WRITTEN TASK 1
In the shape motion entries from the first line through the line with "pink triangle: rotated 9", replace "trapezoid" with "parallelogram" and return those lines otherwise unchanged.

SUPPLIED PASSAGE
= = = = = = =
By: Cami Clark    July 7, 2023

Disclosure: All data provided in this article was collected in June 2023. Data could change by the time the article is published. All data was collected using Google Labs. Marcus Thomas is not affiliated with nor works for any of the brands or products mentioned in this article.

 By now, you are probably well aware of the big organic search announcement made during Google I/O: Google unveiled the first look at a search engine powered by AI as part of a new experimental Search Labs platform, an AI-powered snapshot for a more integrated and more visual search experience. If you are not fully familiar with Google’s new Search Generative Experience (SGE), then you should quickly jump on the bandwagon because it is evolving and changing by the minute. And although we don’t know when it will be live in search, we do know that it could impact a website’s clicks and search engine optimization (SEO) strategy.

What is Search Generative Experience (SGE)?
= = = = = = =
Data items
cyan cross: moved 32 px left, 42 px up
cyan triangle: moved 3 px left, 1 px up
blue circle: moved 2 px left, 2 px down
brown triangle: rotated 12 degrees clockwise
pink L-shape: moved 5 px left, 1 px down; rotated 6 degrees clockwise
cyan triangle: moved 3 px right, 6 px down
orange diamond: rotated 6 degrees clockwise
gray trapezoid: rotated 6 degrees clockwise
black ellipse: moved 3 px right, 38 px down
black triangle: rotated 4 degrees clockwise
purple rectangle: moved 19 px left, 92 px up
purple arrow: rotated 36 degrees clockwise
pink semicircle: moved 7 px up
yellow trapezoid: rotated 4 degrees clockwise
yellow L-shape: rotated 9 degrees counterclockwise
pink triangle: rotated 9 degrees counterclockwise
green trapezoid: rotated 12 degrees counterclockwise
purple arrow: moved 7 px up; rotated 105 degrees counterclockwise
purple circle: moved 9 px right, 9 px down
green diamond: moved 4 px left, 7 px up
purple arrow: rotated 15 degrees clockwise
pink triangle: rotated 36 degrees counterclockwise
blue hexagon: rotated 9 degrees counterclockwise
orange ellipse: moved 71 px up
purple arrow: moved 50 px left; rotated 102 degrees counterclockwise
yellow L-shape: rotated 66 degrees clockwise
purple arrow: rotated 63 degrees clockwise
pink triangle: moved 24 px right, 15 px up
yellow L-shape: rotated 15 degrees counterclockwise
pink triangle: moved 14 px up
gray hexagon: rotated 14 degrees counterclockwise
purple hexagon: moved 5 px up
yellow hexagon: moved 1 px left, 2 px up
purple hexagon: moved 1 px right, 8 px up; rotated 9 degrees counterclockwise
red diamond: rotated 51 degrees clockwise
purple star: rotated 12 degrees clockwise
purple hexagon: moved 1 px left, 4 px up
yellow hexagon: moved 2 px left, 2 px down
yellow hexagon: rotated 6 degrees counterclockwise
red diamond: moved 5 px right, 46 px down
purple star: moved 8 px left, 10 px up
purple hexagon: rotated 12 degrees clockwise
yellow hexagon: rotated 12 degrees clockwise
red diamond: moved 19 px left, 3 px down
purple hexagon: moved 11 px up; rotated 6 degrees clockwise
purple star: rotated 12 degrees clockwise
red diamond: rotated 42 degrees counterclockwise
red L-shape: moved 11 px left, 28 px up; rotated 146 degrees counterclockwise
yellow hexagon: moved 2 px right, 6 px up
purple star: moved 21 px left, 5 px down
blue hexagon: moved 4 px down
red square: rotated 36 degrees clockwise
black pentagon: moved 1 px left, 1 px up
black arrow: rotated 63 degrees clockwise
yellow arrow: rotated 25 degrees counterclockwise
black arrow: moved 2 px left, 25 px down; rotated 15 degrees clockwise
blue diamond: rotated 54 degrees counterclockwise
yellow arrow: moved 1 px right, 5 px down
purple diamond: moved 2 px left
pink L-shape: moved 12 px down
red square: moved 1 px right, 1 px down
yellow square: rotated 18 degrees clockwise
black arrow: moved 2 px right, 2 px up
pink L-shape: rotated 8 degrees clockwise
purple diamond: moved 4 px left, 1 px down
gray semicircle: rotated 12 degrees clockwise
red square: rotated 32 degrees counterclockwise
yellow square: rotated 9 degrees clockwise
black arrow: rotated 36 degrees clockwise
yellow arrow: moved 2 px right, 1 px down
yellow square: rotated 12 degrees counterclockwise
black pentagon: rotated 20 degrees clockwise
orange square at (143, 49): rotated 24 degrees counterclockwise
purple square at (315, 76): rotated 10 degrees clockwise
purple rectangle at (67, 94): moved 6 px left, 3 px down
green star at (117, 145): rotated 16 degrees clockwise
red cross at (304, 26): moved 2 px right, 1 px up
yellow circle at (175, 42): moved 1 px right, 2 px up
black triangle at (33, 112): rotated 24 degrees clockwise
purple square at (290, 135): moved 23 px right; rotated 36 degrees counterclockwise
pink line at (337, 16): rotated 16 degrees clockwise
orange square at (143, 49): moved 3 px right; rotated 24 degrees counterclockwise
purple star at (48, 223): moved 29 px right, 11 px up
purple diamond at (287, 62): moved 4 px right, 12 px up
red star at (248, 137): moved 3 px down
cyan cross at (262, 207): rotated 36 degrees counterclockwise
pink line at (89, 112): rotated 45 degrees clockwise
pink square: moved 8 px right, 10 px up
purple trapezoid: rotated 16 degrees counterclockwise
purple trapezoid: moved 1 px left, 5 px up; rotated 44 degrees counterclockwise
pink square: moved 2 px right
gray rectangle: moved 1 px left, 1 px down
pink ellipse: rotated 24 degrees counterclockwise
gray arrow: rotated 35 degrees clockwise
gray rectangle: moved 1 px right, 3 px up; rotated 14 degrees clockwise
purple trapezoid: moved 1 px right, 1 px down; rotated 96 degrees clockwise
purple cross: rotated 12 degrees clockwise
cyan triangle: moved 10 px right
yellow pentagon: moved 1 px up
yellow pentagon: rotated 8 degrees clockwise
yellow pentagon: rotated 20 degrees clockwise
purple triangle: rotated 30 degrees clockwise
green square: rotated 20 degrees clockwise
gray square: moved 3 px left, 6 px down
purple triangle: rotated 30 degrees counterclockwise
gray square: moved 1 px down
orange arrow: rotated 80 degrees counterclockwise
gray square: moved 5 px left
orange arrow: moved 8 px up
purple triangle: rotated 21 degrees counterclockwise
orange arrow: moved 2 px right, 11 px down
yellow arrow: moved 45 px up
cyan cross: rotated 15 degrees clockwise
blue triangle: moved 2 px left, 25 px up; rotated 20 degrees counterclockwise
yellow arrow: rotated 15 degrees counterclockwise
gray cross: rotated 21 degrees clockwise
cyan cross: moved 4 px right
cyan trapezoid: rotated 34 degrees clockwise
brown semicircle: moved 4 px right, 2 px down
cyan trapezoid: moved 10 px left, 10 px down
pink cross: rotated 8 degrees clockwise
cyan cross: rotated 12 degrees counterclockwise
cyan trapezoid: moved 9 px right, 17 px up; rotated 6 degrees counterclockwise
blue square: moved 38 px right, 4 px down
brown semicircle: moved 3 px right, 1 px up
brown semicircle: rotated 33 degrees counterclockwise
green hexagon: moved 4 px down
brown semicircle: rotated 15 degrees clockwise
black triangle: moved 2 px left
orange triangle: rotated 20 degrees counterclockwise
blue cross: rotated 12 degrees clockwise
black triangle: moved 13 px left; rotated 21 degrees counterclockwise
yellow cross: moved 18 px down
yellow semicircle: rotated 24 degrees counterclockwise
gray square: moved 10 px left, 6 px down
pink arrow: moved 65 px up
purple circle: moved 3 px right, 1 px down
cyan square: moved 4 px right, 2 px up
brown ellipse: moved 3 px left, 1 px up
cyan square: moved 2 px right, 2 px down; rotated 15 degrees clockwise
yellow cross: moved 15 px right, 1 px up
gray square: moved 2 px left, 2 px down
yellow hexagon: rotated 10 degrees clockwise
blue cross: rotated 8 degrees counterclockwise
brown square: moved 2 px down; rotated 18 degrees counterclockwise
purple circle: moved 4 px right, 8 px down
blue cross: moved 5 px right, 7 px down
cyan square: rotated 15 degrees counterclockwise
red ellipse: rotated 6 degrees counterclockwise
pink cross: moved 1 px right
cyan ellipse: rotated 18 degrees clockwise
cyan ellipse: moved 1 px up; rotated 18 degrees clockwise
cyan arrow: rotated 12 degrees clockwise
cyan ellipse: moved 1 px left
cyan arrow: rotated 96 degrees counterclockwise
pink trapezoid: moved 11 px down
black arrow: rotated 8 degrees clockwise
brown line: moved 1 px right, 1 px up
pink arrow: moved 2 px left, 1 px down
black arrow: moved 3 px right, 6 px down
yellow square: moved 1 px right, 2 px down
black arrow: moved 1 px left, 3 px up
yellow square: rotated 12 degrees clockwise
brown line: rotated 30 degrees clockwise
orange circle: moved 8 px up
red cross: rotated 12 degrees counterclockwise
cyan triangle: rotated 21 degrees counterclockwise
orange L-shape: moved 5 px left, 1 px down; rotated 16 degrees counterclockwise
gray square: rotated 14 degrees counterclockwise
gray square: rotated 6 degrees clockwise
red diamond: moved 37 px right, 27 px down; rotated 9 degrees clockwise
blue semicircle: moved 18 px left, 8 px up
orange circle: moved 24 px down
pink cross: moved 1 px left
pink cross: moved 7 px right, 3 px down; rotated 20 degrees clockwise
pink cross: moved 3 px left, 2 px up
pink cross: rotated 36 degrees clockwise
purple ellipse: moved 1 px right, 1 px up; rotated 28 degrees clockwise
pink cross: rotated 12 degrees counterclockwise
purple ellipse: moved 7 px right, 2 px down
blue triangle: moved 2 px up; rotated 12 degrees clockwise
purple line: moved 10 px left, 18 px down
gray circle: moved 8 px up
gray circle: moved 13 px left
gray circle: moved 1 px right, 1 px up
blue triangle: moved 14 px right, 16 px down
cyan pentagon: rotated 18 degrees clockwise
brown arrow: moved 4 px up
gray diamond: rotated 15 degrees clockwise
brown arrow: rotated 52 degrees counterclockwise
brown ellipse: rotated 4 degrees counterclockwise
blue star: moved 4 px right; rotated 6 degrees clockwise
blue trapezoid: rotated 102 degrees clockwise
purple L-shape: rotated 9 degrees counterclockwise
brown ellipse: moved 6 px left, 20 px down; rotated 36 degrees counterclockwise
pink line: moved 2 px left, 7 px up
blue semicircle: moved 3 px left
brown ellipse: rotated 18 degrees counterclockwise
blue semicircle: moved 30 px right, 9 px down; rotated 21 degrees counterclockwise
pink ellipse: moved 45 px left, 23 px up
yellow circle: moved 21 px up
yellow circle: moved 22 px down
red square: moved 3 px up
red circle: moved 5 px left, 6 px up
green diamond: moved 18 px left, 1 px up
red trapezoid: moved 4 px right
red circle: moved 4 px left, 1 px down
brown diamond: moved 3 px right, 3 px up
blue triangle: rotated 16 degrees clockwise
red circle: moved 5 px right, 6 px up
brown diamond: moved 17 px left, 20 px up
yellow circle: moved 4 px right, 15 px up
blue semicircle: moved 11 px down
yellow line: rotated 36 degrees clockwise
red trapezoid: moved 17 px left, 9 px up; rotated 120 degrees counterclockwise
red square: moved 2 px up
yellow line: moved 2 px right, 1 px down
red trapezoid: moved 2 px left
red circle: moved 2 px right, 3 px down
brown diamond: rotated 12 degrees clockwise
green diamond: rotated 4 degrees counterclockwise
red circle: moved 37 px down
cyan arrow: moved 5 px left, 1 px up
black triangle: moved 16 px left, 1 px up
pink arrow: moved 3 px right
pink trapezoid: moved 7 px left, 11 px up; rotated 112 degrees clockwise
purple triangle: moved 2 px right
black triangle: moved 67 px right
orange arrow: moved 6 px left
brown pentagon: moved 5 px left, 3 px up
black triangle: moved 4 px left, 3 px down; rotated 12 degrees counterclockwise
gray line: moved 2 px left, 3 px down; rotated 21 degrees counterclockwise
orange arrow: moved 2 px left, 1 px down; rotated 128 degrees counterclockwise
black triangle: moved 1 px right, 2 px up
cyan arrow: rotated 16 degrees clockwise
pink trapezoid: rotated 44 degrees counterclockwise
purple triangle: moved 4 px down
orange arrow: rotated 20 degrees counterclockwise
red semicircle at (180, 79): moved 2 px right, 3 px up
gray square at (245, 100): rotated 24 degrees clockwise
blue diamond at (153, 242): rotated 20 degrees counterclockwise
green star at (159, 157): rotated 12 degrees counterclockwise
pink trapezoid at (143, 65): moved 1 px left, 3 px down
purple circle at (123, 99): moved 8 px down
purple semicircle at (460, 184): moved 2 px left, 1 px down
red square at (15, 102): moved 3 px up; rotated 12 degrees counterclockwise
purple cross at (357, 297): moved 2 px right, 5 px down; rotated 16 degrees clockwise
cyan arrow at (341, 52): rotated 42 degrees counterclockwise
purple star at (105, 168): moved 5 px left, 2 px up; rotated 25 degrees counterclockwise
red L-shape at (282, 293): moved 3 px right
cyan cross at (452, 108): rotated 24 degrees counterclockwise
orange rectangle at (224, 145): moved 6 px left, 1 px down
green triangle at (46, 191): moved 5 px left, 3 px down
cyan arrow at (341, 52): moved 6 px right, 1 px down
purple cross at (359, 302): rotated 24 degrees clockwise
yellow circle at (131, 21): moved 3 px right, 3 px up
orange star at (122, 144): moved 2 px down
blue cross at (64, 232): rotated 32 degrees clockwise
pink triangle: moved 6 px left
= = = = = = =
WRITTEN TASK 2
Print the section of the article on Google's Search Generative Experience from "By now, you" to "optimization (SEO) strategy.", word for word.

REPLY 1
cyan cross: moved 32 px left, 42 px up
cyan triangle: moved 3 px left, 1 px up
blue circle: moved 2 px left, 2 px down
brown triangle: rotated 12 degrees clockwise
pink L-shape: moved 5 px left, 1 px down; rotated 6 degrees clockwise
cyan triangle: moved 3 px right, 6 px down
orange diamond: rotated 6 degrees clockwise
gray parallelogram: rotated 6 degrees clockwise
black ellipse: moved 3 px right, 38 px down
black triangle: rotated 4 degrees clockwise
purple rectangle: moved 19 px left, 92 px up
purple arrow: rotated 36 degrees clockwise
pink semicircle: moved 7 px up
yellow parallelogram: rotated 4 degrees clockwise
yellow L-shape: rotated 9 degrees counterclockwise
pink triangle: rotated 9 degrees counterclockwise

REPLY 2
By now, you are probably well aware of the big organic search announcement made during Google I/O: Google unveiled the first look at a search engine powered by AI as part of a new experimental Search Labs platform, an AI-powered snapshot for a more integrated and more visual search experience. If you are not fully familiar with Google’s new Search Generative Experience (SGE), then you should quickly jump on the bandwagon because it is evolving and changing by the minute. And although we don’t know when it will be live in search, we do know that it could impact a website’s clicks and search engine optimization (SEO) strategy.